Il convient de se référer aux écritures des parties pour plus ample exposé de leurs prétentions et moyens.
L’ordonnance de clôture a été rendue le 20 mars 2025.
MOTIVATION
L’article L.124-5 alinéa 6 du code des assurances dispose que lorsqu’un même sinistre est susceptible de mettre en jeu les garanties apportées par plusieurs contrats successifs, la garantie déclenchée par le fait dommageable ayant pris effet postérieurement à la prise d’effet de la loi n° 2003-706 du 1er août 2003 de sécurité financière est appelée en priorité, sans qu’il soit fait application des quatrième et cinquième alinéas de l’article L. 121-4, ces derniers textes prévoyant le cas du cumul d’assurances qui n’est pas invoqué en l’espèce.

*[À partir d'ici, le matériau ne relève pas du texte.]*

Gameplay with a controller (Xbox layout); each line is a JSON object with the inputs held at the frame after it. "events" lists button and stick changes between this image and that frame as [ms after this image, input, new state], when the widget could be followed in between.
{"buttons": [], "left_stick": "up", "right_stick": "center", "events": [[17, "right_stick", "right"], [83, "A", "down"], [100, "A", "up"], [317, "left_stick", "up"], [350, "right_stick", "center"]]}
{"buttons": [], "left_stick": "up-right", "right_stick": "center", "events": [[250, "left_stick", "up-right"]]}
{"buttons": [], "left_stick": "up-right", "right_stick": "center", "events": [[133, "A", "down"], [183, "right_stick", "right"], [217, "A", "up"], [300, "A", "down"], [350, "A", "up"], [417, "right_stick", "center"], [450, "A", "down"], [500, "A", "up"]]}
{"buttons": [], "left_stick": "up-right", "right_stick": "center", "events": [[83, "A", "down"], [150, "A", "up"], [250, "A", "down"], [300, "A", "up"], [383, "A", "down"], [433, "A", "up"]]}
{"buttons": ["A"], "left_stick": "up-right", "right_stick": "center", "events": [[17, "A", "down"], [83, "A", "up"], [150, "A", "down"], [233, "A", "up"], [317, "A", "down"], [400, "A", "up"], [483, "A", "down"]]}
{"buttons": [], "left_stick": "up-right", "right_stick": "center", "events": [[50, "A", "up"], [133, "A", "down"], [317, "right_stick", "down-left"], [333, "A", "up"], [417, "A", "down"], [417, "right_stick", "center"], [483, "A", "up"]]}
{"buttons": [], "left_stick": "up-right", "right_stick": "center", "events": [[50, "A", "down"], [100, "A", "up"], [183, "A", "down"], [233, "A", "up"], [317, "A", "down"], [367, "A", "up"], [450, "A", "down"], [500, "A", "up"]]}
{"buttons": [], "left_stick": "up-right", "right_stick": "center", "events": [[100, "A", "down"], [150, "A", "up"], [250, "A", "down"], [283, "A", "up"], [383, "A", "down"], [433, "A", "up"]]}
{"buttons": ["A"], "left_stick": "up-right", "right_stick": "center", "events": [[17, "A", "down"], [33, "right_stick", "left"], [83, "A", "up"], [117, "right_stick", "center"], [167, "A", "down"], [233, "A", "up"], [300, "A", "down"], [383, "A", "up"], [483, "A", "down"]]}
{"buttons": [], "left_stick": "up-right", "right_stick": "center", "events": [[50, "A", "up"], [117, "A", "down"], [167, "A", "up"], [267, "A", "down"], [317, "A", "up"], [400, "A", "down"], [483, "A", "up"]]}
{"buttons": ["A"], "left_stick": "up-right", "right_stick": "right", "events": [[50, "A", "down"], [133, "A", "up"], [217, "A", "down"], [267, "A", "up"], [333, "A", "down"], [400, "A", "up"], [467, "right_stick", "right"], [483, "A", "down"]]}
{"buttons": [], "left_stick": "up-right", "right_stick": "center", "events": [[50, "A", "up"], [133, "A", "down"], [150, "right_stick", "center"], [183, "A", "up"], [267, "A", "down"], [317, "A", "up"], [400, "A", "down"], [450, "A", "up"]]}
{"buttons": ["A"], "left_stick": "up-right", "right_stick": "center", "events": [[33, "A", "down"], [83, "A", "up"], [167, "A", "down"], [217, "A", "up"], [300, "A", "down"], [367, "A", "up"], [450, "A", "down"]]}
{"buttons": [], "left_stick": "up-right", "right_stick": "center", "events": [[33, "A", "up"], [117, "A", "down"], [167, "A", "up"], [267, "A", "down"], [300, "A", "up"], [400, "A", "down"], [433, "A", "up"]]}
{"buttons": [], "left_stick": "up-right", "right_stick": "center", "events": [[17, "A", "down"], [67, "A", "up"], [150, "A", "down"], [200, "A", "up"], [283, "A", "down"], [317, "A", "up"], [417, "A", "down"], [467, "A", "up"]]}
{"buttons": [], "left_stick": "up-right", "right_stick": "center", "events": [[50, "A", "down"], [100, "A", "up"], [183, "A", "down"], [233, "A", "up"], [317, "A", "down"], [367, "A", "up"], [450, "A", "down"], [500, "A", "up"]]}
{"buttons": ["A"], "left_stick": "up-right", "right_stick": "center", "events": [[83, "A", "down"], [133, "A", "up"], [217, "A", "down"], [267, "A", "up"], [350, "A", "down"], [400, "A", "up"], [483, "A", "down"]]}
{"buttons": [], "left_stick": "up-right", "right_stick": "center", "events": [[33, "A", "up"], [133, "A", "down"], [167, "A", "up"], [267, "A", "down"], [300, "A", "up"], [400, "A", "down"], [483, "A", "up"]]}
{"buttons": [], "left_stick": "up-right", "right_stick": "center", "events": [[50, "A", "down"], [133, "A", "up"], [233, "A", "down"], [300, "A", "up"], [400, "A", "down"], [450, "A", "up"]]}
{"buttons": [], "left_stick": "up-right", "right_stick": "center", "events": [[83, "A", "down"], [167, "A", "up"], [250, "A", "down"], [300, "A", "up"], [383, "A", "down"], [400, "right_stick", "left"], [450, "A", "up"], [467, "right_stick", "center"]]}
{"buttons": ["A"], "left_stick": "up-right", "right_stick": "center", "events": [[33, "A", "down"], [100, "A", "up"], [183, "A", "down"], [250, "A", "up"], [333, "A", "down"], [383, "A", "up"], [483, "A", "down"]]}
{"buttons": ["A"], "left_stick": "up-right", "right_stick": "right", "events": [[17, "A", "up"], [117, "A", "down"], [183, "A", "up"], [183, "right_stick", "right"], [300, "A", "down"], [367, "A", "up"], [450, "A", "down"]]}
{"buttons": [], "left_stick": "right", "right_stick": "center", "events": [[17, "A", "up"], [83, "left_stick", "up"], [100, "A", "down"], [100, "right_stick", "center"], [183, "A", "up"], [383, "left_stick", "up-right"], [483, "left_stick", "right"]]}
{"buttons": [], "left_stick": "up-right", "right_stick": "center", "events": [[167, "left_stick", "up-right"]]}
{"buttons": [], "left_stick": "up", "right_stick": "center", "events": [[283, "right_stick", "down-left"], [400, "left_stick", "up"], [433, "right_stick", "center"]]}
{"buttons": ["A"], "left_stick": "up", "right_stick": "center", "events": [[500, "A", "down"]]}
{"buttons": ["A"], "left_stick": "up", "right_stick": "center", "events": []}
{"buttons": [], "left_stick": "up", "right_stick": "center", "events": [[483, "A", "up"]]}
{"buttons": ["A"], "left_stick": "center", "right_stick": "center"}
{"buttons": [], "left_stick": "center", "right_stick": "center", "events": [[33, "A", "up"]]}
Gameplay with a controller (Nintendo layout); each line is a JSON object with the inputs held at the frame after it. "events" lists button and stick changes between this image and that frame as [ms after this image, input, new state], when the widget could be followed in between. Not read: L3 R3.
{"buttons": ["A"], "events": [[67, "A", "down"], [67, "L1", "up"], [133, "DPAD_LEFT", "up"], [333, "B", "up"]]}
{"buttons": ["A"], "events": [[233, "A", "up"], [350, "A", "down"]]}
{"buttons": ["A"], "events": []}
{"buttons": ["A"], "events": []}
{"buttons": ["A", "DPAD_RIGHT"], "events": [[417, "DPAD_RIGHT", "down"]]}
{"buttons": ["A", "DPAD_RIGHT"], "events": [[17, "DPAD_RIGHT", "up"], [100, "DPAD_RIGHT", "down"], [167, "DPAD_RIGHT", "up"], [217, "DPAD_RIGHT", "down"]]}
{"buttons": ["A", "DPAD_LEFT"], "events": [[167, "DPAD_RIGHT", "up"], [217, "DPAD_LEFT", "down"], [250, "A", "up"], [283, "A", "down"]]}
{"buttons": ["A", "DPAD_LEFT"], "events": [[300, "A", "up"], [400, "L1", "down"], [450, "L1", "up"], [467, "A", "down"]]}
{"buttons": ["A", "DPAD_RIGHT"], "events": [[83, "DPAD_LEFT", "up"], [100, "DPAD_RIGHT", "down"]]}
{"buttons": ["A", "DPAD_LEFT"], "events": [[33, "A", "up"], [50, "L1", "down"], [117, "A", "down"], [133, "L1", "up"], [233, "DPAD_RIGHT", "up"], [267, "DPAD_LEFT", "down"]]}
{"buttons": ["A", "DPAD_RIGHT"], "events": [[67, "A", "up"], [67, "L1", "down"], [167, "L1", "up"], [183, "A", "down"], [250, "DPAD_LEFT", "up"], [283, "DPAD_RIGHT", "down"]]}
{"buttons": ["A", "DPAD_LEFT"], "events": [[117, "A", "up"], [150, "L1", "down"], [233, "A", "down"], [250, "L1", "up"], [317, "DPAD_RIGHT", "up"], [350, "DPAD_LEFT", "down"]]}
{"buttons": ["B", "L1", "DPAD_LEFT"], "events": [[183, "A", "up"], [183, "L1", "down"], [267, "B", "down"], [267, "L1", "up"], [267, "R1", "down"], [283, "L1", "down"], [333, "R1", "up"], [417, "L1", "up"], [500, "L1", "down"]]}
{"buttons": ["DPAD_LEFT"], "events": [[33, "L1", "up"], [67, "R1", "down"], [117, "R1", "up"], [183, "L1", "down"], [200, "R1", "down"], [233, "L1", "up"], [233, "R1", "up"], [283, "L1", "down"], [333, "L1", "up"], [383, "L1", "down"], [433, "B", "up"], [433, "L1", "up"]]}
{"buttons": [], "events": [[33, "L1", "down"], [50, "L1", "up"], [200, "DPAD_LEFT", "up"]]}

Il ressort en l’espèce du prérapport de l’expert judiciaire du 28 février 2022 que le sinistre déclaré par les époux [X] en 2023 trouve son origine dans la construction de la piscine dont les travaux ont débuté en 2020, ainsi qu’en témoigne l’analyse développée par l’expert judiciaire dans son pré-rapport, qui est reproduite par la société Gan dans l’assignation en référé qu’elle a fait délivrer à la société Acte Iard le 4 avril 2024 (p.6). En effet, les fondations préexistantes de la maison portent l’élévation dans laquelle est ancrée la dalle de la terrasse haute édifiée par la société Maçonnerie Chazelle Alligier.
D’autre part si la société Gan Assurance ne produit pas le contrat d’assurance qui la liait à la société Maçonnerie Chazelle Alligier, la société Acte IARD produit le sien, dont il résulte qu’elle garantit les sinistres sur la base réclamation. Or, il ne résulte d’aucun élément produit aux débats que les fissures objet du sinistre déclaré en 2023 constituent un nouveau sinistre, bien au contraire.
Par suite, la société Gan ne justifie pas d’un intérêt légitime à attraire la société Acte Iard aux opérations d’expertise en cours.
Il convient en conséquence de confirmer en toutes ses dispositions l’ordonnance critiquée.
La société Gan Assurances, partie perdante, supportera les dépens d’appel et sera condamnée au paiement à la société Acte Iard d’une somme de 1500 ' en application de l’article 700 du code de procédure civile, sa propre demande sur ce point étant rejetée.
PAR CES MOTIFS
La cour, statuant contradictoirement, en dernier ressort, par mise à disposition au greffe,
Confirme dans toutes ses dispositions l’ordonnance n°RG 24/258 rendue par le juge des référés du tribunal judiciaire de Saint-Etienne le 13 juin 2024 ;
Y ajoutant,
Condamne la société Gan Assurances aux dépens d’appel et au paiement à la société Acte Iard d’une somme de 1500 ' en application de 700 du code de procédure civile et rejette sa propre demande sur ce point.